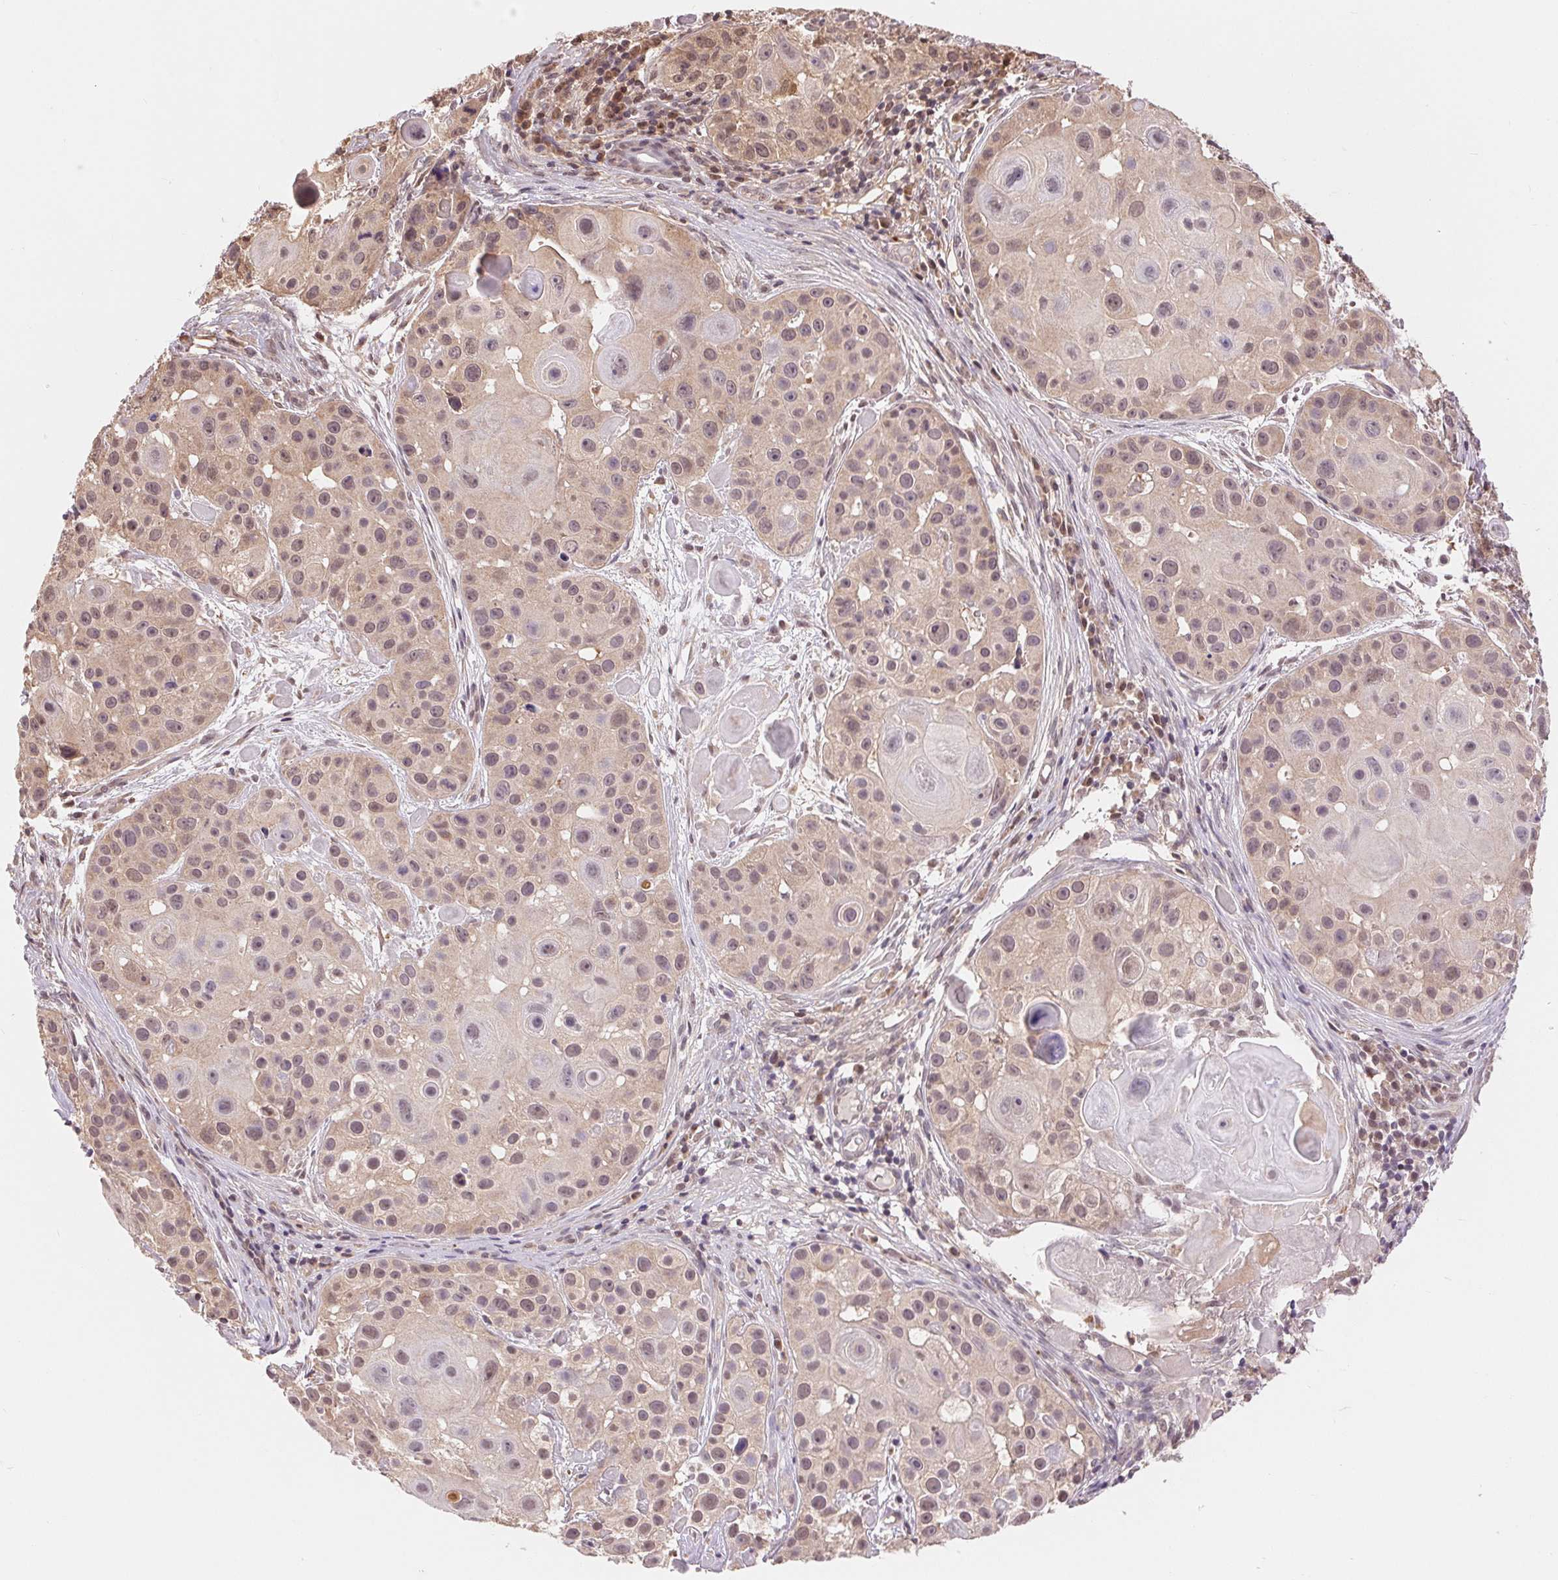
{"staining": {"intensity": "moderate", "quantity": ">75%", "location": "cytoplasmic/membranous,nuclear"}, "tissue": "skin cancer", "cell_type": "Tumor cells", "image_type": "cancer", "snomed": [{"axis": "morphology", "description": "Squamous cell carcinoma, NOS"}, {"axis": "topography", "description": "Skin"}], "caption": "This is an image of IHC staining of skin cancer, which shows moderate staining in the cytoplasmic/membranous and nuclear of tumor cells.", "gene": "TMEM273", "patient": {"sex": "male", "age": 92}}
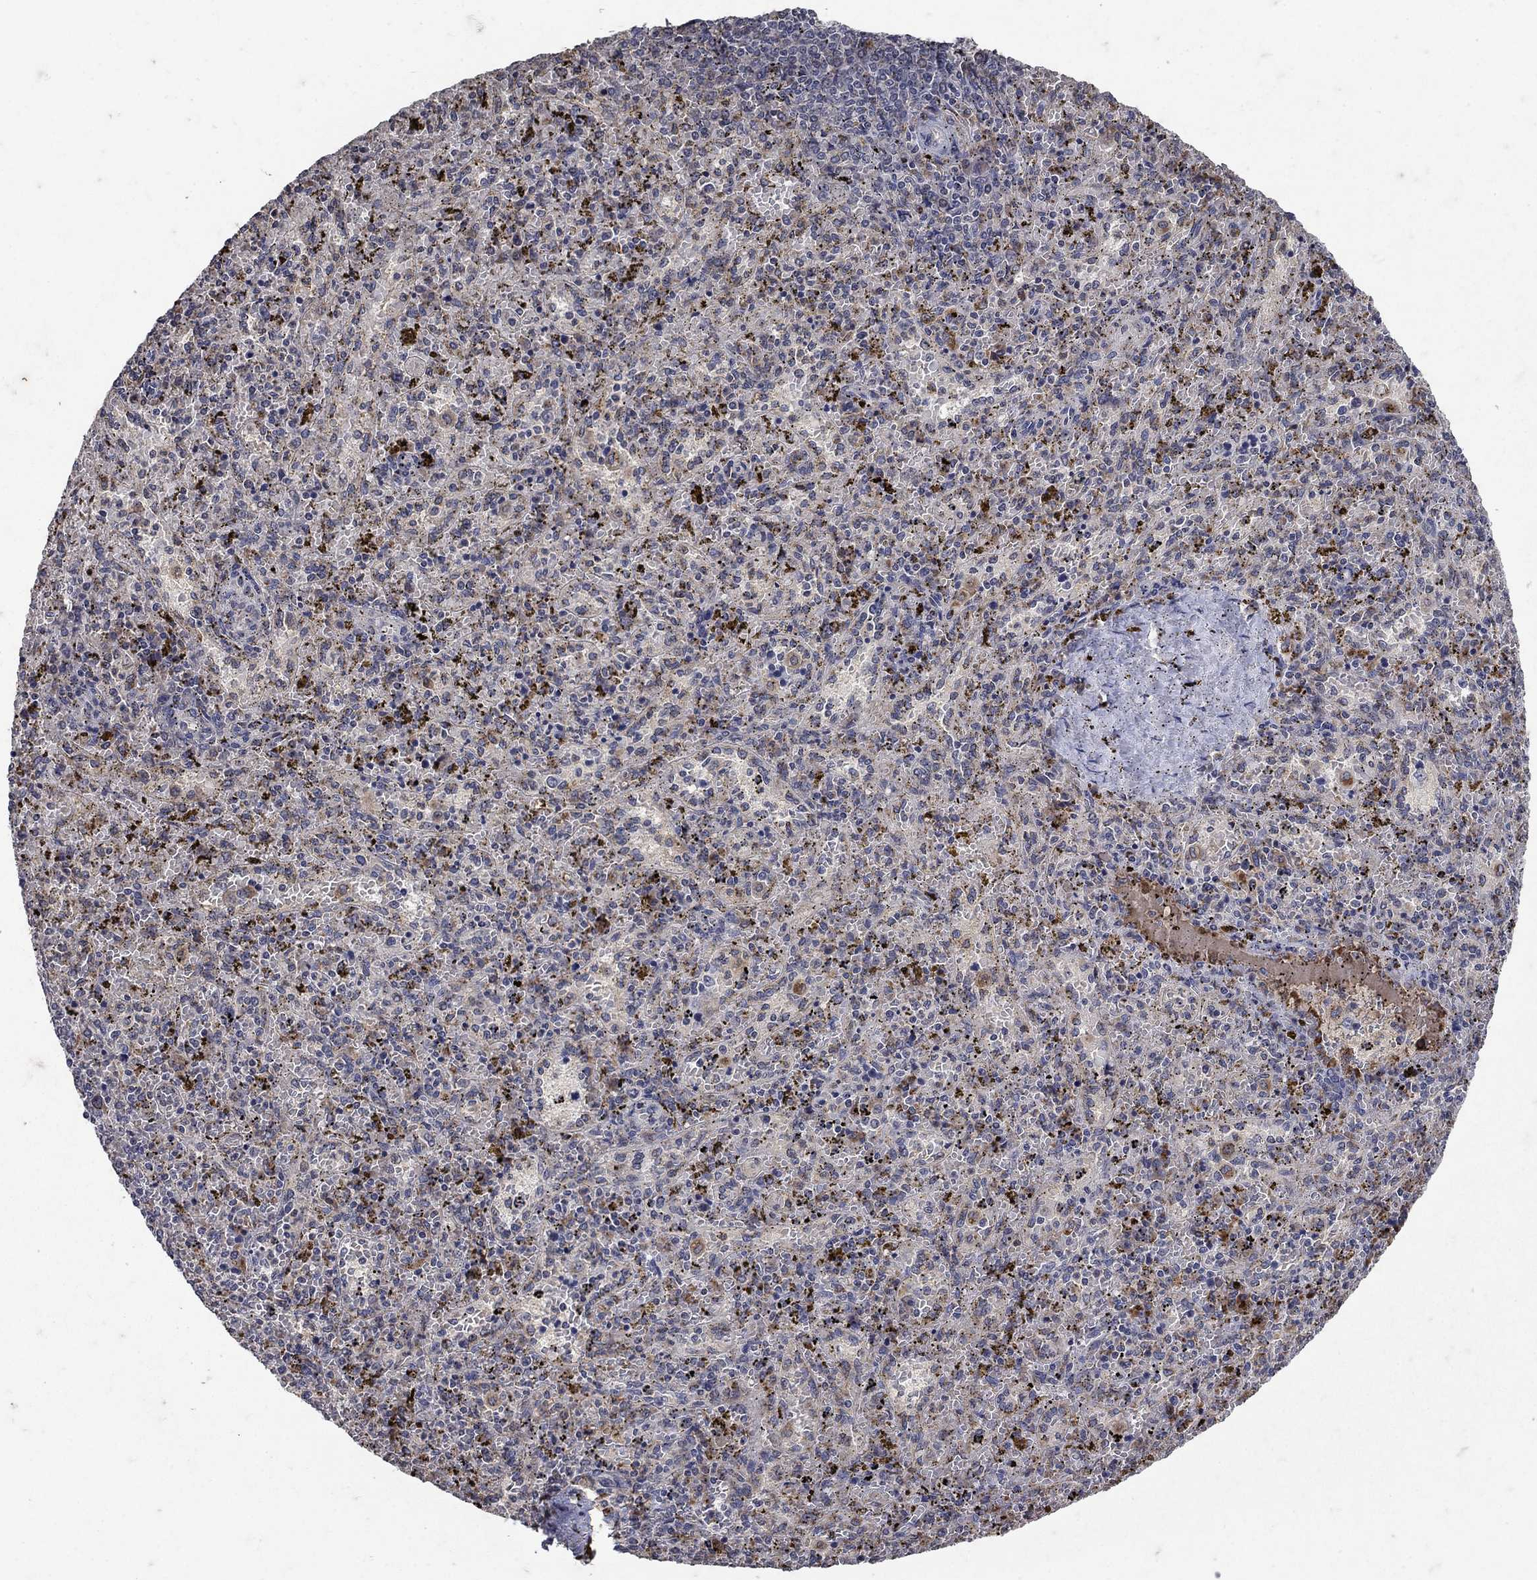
{"staining": {"intensity": "negative", "quantity": "none", "location": "none"}, "tissue": "spleen", "cell_type": "Cells in red pulp", "image_type": "normal", "snomed": [{"axis": "morphology", "description": "Normal tissue, NOS"}, {"axis": "topography", "description": "Spleen"}], "caption": "Normal spleen was stained to show a protein in brown. There is no significant positivity in cells in red pulp. (DAB (3,3'-diaminobenzidine) IHC, high magnification).", "gene": "NPC2", "patient": {"sex": "female", "age": 50}}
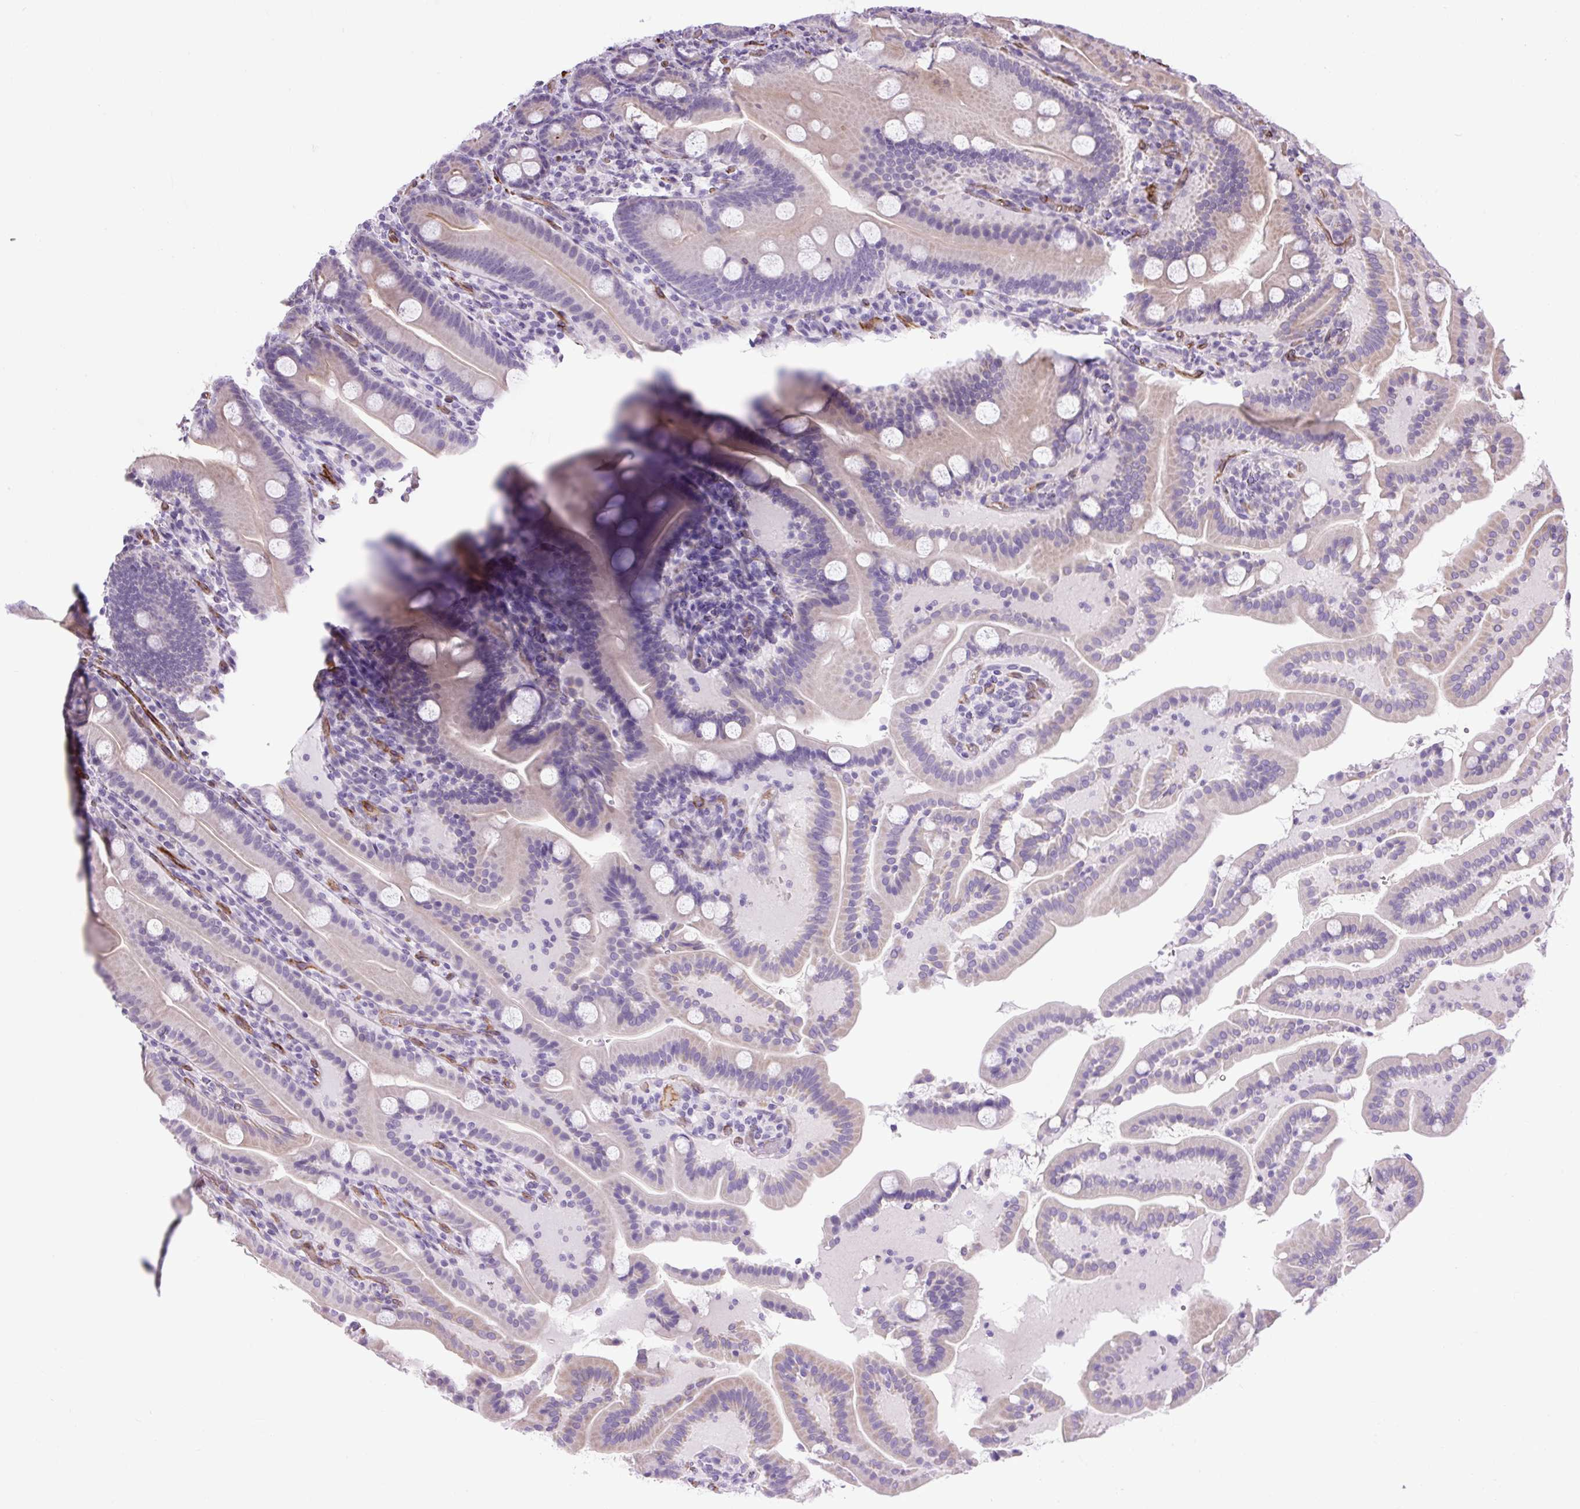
{"staining": {"intensity": "negative", "quantity": "none", "location": "none"}, "tissue": "duodenum", "cell_type": "Glandular cells", "image_type": "normal", "snomed": [{"axis": "morphology", "description": "Normal tissue, NOS"}, {"axis": "topography", "description": "Duodenum"}], "caption": "This is an IHC photomicrograph of unremarkable human duodenum. There is no expression in glandular cells.", "gene": "RNASE10", "patient": {"sex": "male", "age": 55}}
-*-*-
YOUR INSTRUCTIONS:
The data above are to be repeated word for word, with any pictures left out.

OUTPUT OF THE EXERCISE:
{"staining": {"intensity": "moderate", "quantity": ">75%", "location": "cytoplasmic/membranous,nuclear"}, "tissue": "skin cancer", "cell_type": "Tumor cells", "image_type": "cancer", "snomed": [{"axis": "morphology", "description": "Squamous cell carcinoma, NOS"}, {"axis": "topography", "description": "Skin"}], "caption": "This is an image of IHC staining of skin cancer, which shows moderate staining in the cytoplasmic/membranous and nuclear of tumor cells.", "gene": "TMEM273", "patient": {"sex": "male", "age": 92}}
{"staining": {"intensity": "negative", "quantity": "none", "location": "none"}, "tissue": "spleen", "cell_type": "Cells in red pulp", "image_type": "normal", "snomed": [{"axis": "morphology", "description": "Normal tissue, NOS"}, {"axis": "topography", "description": "Spleen"}], "caption": "Normal spleen was stained to show a protein in brown. There is no significant positivity in cells in red pulp. (DAB (3,3'-diaminobenzidine) IHC, high magnification).", "gene": "NPC2", "patient": {"sex": "female", "age": 50}}
{"staining": {"intensity": "negative", "quantity": "none", "location": "none"}, "tissue": "duodenum", "cell_type": "Glandular cells", "image_type": "normal", "snomed": [{"axis": "morphology", "description": "Normal tissue, NOS"}, {"axis": "topography", "description": "Duodenum"}], "caption": "This is an IHC photomicrograph of unremarkable human duodenum. There is no expression in glandular cells.", "gene": "RNASE10", "patient": {"sex": "male", "age": 55}}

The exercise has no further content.